The Thai government is pressing on with a broad agenda to manage water, with the ongoing protection of Bangkok – the country’s overwhelming economic powerhouse region – at its heart.
It has started to implement its “Chao Phraya 9 Plans”, which includes water management investments with an estimated cost of US$9.4 billion. That includes hydraulic infrastructure and expanding water storage capacity.
The scars of the devastation from deadly floods in 2011 still feel raw in many parts. At that time, the capital was ravaged by a combination of powerful rainfall and flood waters flowing from the north, which killed 815 people and caused US$46.5 billion in damages.
Some industry experts say it needs to spend more and build more to contend with the rising challenge, amid the backdrop of northern Thailand experiencing exceptionally destructive flooding this wet season.
The World Bank has been in discussions to support the investments and its senior water resources management specialist, Mr Sanjay Pahuja, says Thailand vastly underspends on flood control, compared with Japan for example, which has consistently spent 1 per cent of its GDP every year on the issue.
“This speaks to a realisation of people who say, wow, we cannot afford those kinds of (damaging) events,” he told a panel discussion this month, noting that Thailand only spent 0.04 per cent of GDP on such flood controls.
“These are nation building exercises, and we have to realise that if we don’t do that, we’re just running on a treadmill.”
Mr Pahuja noted the dangerous nexus that existed for Bangkok at present – a city facing a worsening flood hazard in a highly exposed region with an outsized concentration of people, production, strategic skills and supply chains.
“There are not that many places in the world that have such a worrisome combination”, he said.

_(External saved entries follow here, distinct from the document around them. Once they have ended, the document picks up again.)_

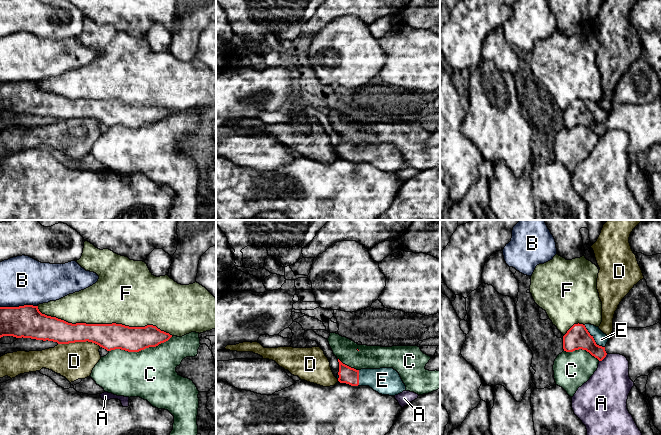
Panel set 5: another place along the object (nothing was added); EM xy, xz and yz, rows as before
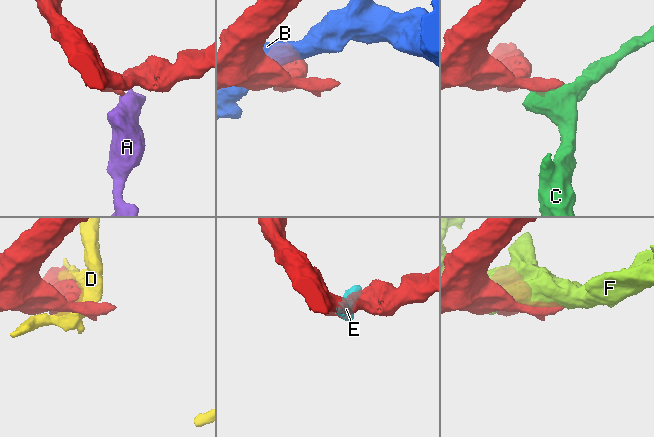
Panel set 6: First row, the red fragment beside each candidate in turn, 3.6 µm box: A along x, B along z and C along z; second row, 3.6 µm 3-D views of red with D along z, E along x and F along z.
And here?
Merge: E

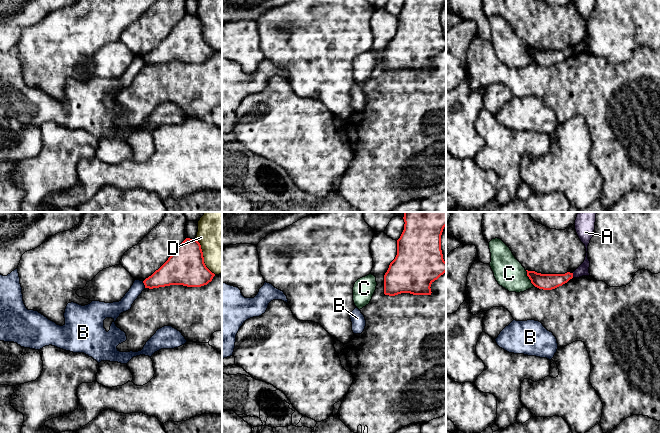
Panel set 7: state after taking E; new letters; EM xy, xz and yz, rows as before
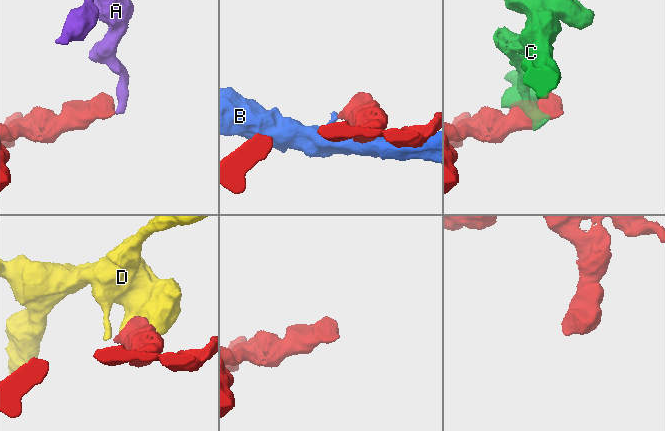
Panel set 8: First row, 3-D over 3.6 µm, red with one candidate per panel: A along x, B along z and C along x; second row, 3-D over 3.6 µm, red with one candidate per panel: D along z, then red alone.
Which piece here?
Merge: none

“For some areas in Thailand, flood protection is not just another folder or business that you have to do. It is much more fundamental, and if you don’t do it, nothing else that you do would matter.
JAKARTA: WET FEET WITHOUT WARNING
In Jakarta, a similar story is playing out. Here too, grand ideas of engineering swirl around the heads of local residents just trying to keep their feet dry.
Each night, Madam Fatimah listens anxiously to the waves crashing on the 10m tall concrete wall protecting her sinking neighbourhood, Muara Baru, from the rising sea.
During full and new moons when the tides are at their peak or during the monsoon season when the seas are rough, she barely sleeps at all.
The coastal floods sometimes come unexpectedly and without warning.